TASK OBJECTIVE: Among the lines of data below, reproduce only those from the one with "#2 round brown shallow dish [365,385,543,543]" through the one with "Numbers: x, y, z, sx, sy, sz, roll, pitch, yaw.", exactly as they stand, both ends included.

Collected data
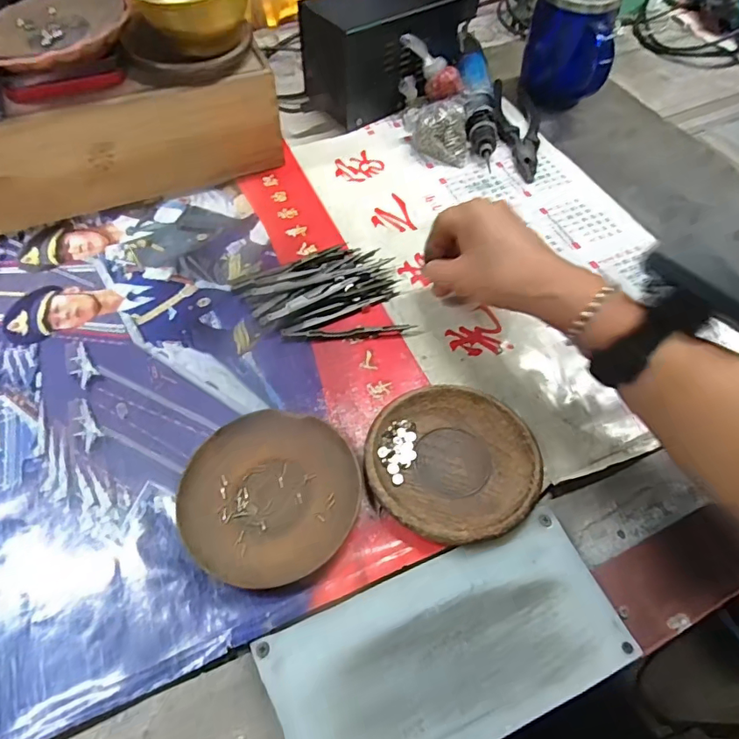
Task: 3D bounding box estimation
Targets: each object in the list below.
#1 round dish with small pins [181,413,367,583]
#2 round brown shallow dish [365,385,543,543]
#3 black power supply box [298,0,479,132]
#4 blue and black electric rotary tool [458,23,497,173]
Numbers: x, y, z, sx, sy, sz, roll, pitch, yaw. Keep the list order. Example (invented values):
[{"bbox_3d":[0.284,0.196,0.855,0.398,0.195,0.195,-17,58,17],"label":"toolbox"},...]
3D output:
[{"bbox_3d":[-0.064,0.081,0.326,0.112,0.012,0.112,0,56,0],"label":"round dish with small pins"},{"bbox_3d":[0.056,0.061,0.338,0.111,0.015,0.107,0,56,0],"label":"round brown shallow dish"},{"bbox_3d":[0.022,-0.354,0.554,0.180,0.113,0.090,-24,59,-15],"label":"black power supply box"},{"bbox_3d":[0.123,-0.334,0.583,0.035,0.045,0.253,2,56,1],"label":"blue and black electric rotary tool"}]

EXERCISE ANSWER:
#2 round brown shallow dish [365,385,543,543]
#3 black power supply box [298,0,479,132]
#4 blue and black electric rotary tool [458,23,497,173]
Numbers: x, y, z, sx, sy, sz, roll, pitch, yaw. Keep the list order. Example (invented values):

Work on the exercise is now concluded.